FUBOG - Fundação Banco de Olhos de Goiás — Prova 2023
Entre os fatores utilizados para determinar o prognóstico, morbiletalidade e risco de recidiva da hemorragia, NÃO se destacam:
Idade avançada (>60 anos) é fator de risco para HDA, mas não o principal fator prognóstico de morbiletalidade/recidiva.
Fatores prognósticos na hemorragia digestiva alta (HDA) incluem persistência do sangramento, apresentação inicial com choque ou hematêmese, e achados endoscópicos da lesão (classificação de Forrest). Embora a idade avançada seja um fator de risco para HDA, ela não é o principal determinante isolado de morbiletalidade e recidiva, que estão mais ligados à gravidade do sangramento e à condição da lesão.
A hemorragia digestiva alta (HDA) é uma emergência médica comum, com morbimortalidade significativa. O prognóstico e o risco de recidiva são determinados por uma série de fatores clínicos e endoscópicos. A identificação precoce desses fatores é crucial para a estratificação de risco e o manejo adequado do paciente, visando reduzir complicações e melhorar os desfechos. Fatores como a persistência do sangramento, a presença de choque hipovolêmico ou hematêmese na apresentação inicial, e o aspecto endoscópico da lesão (classificação de Forrest) são determinantes importantes do prognóstico e do risco de recidiva. A classificação de Forrest, por exemplo, categoriza as lesões em diferentes graus de risco de ressangramento, orientando a conduta terapêutica endoscópica. Embora a idade avançada seja um fator de risco para o desenvolvimento de HDA e possa estar associada a comorbidades que complicam o quadro, ela não é o principal fator isolado para determinar a morbiletalidade e o risco de recidiva. Outros fatores, como a instabilidade hemodinâmica, a necessidade de transfusões múltiplas e a presença de sangramento ativo, têm um impacto mais direto no prognóstico. O manejo da HDA envolve estabilização hemodinâmica, identificação da causa por endoscopia digestiva alta e tratamento específico da lesão.

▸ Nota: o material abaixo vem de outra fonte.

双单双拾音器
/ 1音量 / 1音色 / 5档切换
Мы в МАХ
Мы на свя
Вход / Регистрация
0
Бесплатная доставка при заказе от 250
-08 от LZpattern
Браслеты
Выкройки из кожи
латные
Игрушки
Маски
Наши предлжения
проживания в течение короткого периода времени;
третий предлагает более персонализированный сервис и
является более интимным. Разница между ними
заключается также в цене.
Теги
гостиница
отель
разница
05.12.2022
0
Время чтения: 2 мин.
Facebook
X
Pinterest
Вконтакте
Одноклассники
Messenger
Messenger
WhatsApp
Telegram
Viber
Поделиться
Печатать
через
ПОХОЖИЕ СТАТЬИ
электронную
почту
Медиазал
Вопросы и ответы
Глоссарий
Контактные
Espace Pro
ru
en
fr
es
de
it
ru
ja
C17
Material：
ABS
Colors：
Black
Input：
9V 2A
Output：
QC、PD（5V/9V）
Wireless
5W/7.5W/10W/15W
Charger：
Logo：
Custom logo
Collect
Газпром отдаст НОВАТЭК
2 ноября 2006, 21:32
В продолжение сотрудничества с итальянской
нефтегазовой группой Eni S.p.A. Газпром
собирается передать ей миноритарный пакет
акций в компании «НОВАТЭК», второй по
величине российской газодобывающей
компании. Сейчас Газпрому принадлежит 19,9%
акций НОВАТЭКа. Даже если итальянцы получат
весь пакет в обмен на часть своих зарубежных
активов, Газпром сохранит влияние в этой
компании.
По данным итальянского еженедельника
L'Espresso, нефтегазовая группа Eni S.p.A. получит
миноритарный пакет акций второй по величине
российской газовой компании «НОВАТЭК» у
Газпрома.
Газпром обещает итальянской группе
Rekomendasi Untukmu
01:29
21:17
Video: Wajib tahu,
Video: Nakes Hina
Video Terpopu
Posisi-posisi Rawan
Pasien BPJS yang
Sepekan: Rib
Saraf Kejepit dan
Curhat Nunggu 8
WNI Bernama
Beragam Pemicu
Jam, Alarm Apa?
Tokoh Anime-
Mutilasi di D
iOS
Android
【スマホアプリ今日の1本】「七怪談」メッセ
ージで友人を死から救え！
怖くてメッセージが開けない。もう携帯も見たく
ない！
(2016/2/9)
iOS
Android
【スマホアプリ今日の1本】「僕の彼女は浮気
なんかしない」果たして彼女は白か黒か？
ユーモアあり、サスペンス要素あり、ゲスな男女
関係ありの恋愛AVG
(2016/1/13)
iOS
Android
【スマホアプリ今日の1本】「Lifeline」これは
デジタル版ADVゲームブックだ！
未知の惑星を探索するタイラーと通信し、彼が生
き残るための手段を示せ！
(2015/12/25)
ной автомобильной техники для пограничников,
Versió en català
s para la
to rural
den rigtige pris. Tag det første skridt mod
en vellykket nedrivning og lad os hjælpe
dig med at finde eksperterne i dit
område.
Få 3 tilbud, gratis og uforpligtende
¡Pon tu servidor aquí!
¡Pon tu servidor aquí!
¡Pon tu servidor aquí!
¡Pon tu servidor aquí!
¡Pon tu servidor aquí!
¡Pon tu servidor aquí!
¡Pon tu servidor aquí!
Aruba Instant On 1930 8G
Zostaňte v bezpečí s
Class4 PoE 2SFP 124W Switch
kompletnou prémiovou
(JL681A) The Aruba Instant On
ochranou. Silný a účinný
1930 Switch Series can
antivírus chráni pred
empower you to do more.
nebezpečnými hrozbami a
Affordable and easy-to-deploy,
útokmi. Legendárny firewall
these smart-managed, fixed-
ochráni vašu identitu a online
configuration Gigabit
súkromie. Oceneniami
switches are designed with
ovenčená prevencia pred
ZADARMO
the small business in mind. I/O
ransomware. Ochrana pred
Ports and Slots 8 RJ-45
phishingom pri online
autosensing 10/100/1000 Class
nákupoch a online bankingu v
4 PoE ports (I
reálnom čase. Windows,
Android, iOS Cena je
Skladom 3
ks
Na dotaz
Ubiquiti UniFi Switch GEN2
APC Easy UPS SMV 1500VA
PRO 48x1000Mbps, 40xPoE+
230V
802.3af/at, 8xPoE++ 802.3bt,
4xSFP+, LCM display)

Os principais fatores incluem persistência do sangramento, apresentação inicial com choque ou hematêmese, e achados endoscópicos de alto risco, como sangramento ativo ou vaso visível na úlcera (Forrest Ia, Ib, IIa).
A classificação de Forrest descreve o aspecto endoscópico da lesão e é crucial para estratificar o risco de ressangramento, orientando a necessidade e o tipo de intervenção endoscópica (ex: injeção, clipagem, coagulação).
Embora a idade avançada aumente o risco de desenvolver HDA e comorbidades, a morbiletalidade e recidiva são mais diretamente influenciadas pela gravidade do sangramento, instabilidade hemodinâmica, necessidade de transfusões e características da lesão, que são mais preditivos.